Write out each line below exactly as it appears.

▶ **Available data**
++++

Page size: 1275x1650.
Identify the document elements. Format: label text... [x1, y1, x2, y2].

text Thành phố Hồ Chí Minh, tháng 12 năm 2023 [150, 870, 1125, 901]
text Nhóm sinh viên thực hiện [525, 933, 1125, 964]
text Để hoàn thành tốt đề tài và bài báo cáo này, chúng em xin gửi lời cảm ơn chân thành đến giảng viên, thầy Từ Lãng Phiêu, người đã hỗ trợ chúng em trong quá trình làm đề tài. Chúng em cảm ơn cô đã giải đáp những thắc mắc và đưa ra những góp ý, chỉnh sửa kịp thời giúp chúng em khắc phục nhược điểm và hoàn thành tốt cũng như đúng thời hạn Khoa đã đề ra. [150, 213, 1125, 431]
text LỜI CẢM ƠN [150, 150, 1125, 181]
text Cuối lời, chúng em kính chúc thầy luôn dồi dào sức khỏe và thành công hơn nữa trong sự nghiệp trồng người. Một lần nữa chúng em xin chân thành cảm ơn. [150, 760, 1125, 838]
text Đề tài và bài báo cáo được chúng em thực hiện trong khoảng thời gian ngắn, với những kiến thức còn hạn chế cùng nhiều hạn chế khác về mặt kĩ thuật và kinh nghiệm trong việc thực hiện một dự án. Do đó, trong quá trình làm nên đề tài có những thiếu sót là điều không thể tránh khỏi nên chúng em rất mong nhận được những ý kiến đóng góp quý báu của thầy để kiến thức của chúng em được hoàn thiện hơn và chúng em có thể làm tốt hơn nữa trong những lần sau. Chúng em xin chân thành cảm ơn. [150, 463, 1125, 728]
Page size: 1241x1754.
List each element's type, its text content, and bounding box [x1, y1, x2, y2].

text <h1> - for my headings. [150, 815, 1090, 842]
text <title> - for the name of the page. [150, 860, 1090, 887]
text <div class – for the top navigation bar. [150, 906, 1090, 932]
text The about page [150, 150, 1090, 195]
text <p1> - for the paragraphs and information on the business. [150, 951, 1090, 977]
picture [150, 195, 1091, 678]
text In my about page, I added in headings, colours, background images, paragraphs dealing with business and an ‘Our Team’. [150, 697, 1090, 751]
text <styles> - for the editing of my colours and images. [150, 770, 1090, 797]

++++

▶ **Response to this exercise**
Page size: 1275x1650.
Identify the document elements. Format: label text... [x1, y1, x2, y2].

text Thành phố Hồ Chí Minh, tháng 12 năm 2023 [150, 870, 1125, 901]
text Nhóm sinh viên thực hiện [525, 933, 1125, 964]
text Để hoàn thành tốt đề tài và bài báo cáo này, chúng em xin gửi lời cảm ơn chân thành đến giảng viên, thầy Từ Lãng Phiêu, người đã hỗ trợ chúng em trong quá trình làm đề tài. Chúng em cảm ơn cô đã giải đáp những thắc mắc và đưa ra những góp ý, chỉnh sửa kịp thời giúp chúng em khắc phục nhược điểm và hoàn thành tốt cũng như đúng thời hạn Khoa đã đề ra. [150, 213, 1125, 431]
text LỜI CẢM ƠN [150, 150, 1125, 181]
text Cuối lời, chúng em kính chúc thầy luôn dồi dào sức khỏe và thành công hơn nữa trong sự nghiệp trồng người. Một lần nữa chúng em xin chân thành cảm ơn. [150, 760, 1125, 838]
text Đề tài và bài báo cáo được chúng em thực hiện trong khoảng thời gian ngắn, với những kiến thức còn hạn chế cùng nhiều hạn chế khác về mặt kĩ thuật và kinh nghiệm trong việc thực hiện một dự án. Do đó, trong quá trình làm nên đề tài có những thiếu sót là điều không thể tránh khỏi nên chúng em rất mong nhận được những ý kiến đóng góp quý báu của thầy để kiến thức của chúng em được hoàn thiện hơn và chúng em có thể làm tốt hơn nữa trong những lần sau. Chúng em xin chân thành cảm ơn. [150, 463, 1125, 728]
Page size: 1241x1754.
List each element's type, its text content, and bounding box [x1, y1, x2, y2].

text <h1> - for my headings. [150, 815, 1090, 842]
text <title> - for the name of the page. [150, 860, 1090, 887]
text <div class – for the top navigation bar. [150, 906, 1090, 932]
text The about page [150, 150, 1090, 195]
text <p1> - for the paragraphs and information on the business. [150, 951, 1090, 977]
picture [150, 195, 1091, 678]
text In my about page, I added in headings, colours, background images, paragraphs dealing with business and an ‘Our Team’. [150, 697, 1090, 751]
text <styles> - for the editing of my colours and images. [150, 770, 1090, 797]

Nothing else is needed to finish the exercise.